Il n’y avait pas de « vote caché ». Eric Zemmour n’a recueilli qu’autour de 7 % des voix, conformément à la prévision de Jacques de Guillebon, le directeur de la rédaction de l’Incorrect, dans l’éditorial du numéro d’avril. Comme quoi un intellectuel assis, à qui l’on reprochait de se contenter de jouer les commentateurs désabusés, peut avoir raison sur les plus fins stratèges autoproclamés. Fin de la parenthèse.
Éric Zemmour n’a pas seulement pâti de l’invasion russe de l’Ukraine et de ses prises de position passées et présentes – le refus honteux en même temps que politiquement suicidaire d’accueillir les réfugiés ukrainiens –, mais aussi de sa constante dé-présidentialisation au fur et à mesure que la campagne avançait. Autant, dès le meeting de Villepinte, début décembre, il avait réussi, et avec quelle maestria, à endosser le costume de l’homme d’État que les Français de droite attendaient, autant, le mois de février étant venu, il apparut évident qu’il ne parvenait pas à tenir le rôle sur la durée. Le commentateur avait repris le dessus sur l’acteur de l’histoire, avec ses tics, ses mimiques, ses démonstrations certes pertinentes mais beaucoup trop longues, finalement perçues comme confuses parce que bien trop développées pour une époque qui ne s’y prête pas.

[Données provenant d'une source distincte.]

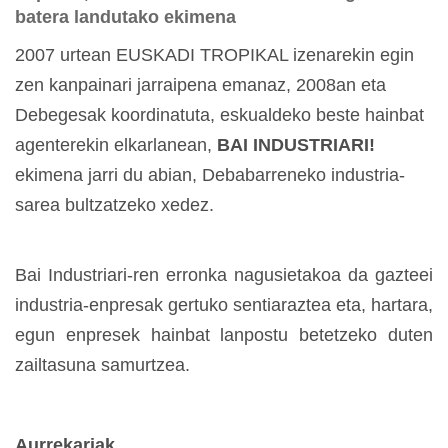
batera landutako ekimena
2007 urtean EUSKADI TROPIKAL izenarekin egin
zen kanpainari jarraipena emanaz, 2008an eta
Debegesak koordinatuta, eskualdeko beste hainbat
agenterekin elkarlanean,
BAI INDUSTRIARI!
ekimena jarri du abian, Debabarreneko industria-
sarea bultzatzeko xedez.
Bai Industriari-ren erronka nagusietakoa da gazteei
industria-enpresak gertuko sentiaraztea eta, hartara,
egun enpresek hainbat lanpostu betetzeko duten
zailtasuna samurtzea.
Aurrekariak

Lire aussi : Un président de pacotille
Ironie du sort, Éric Zemmour aura été puni par où il avait péché : le pouvoir des études d’opinion. C’est par les sondages, qui le montraient en ascension constante avant même qu’il n’ait déclaré sa candidature à l’Élysée, que le journaliste a assis dans les médias, donc dans l’opinion, la crédibilité de sa candidature. C’est par eux aussi qu’il s’est convaincu – ou a été convaincu par son entourage – qu’il lui fallait, et même qu’il devait, pour la droite, pour la France, se porter candidat à la fonction suprême. Des sondages le donnant possiblement qualifié pour le second tour – dont celui, commandé par l’Incorrect à l’Ifop, mesurant en septembre dernier son potentiel électoral à 18 % –, comment aurait-il pu ne pas y aller ? Comme aurait-il ne pas être convaincu qu’il avait un destin ?

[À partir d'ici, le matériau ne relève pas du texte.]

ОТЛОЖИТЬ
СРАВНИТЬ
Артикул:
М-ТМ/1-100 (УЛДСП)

Or ensuite, de regain en ressac, est arrivé le moment où les sondages ont indiqué qu’à force de vouloir tuer le Rassemblement national, qu’à force d’attirer à lui un nombre d’électeurs du RN suffisant pour affaiblir fortement Marine Le Pen mais sans jamais parvenir à la tuer, il risquait bien de n’y avoir à ce jeu fratricide qu’un seul vainqueur : Jean-Luc Mélenchon. Alors les sondages, qui avaient fait le candidat Zemmour, l’ont défait. Puisqu’ils montraient qu’il ne pourrait pas se qualifier pour le second tour, nombre de ses électeurs potentiels ont pensé qu’il valait mieux assurer celle de Marine Le Pen, plutôt que de se rendre responsable de l’anomalie historique qui aurait consisté à voir la principale force politique française – Marine Le Pen + Zemmour = un tiers du corps électoral – laisser place à un candidat d’extrême gauche. Quand il s’est avéré que Marine Le Pen était en mesure de battre Emmanuel Macron, c’en était fini, si tant est que ce ne fut pas fini il y a déjà bien longtemps.
Pour Éric Zemmour, comme pour tous ceux qui, l’ayant rejoint, ont fait naître l’espoir de voir une droite française renaître, le plus dur commence
Éric Zemmour, pourtant observateur avisé des campagnes présidentielles depuis celle de 1981, a oublié, peut-être grisé par la force militante phénoménale qui s’est mobilisée pour lui, que les thématiques de pré-campagne ne sont jamais celles de la campagne, et encore moins celles de la fin de campagne ; que penser le tragique de l’histoire implique de penser sa totale imprévisibilité ; que la mobilisation militante n’induit pas forcément des résultats électoraux de même ampleur ; et, plus prosaïquement, qu’il n’y avait pas de raison que la « règle des trois L. » théorisée par Jean-François Kahn l’épargne, lui, plus qu’un autre. Léché à l’automne, lâché en plein hiver, lynché au printemps : la règle ne pouvait que s’appliquer à un candidat tel que lui.
Et maintenant ? Pour Éric Zemmour, comme pour tous ceux qui, l’ayant rejoint, ont fait naître l’espoir de voir une droite française renaître, le plus dur commence. Avec cette priorité immédiate : ne pas obérer les chances de Marine Le Pen, aussi minces soient-elles, d’accéder à la présidence de la République.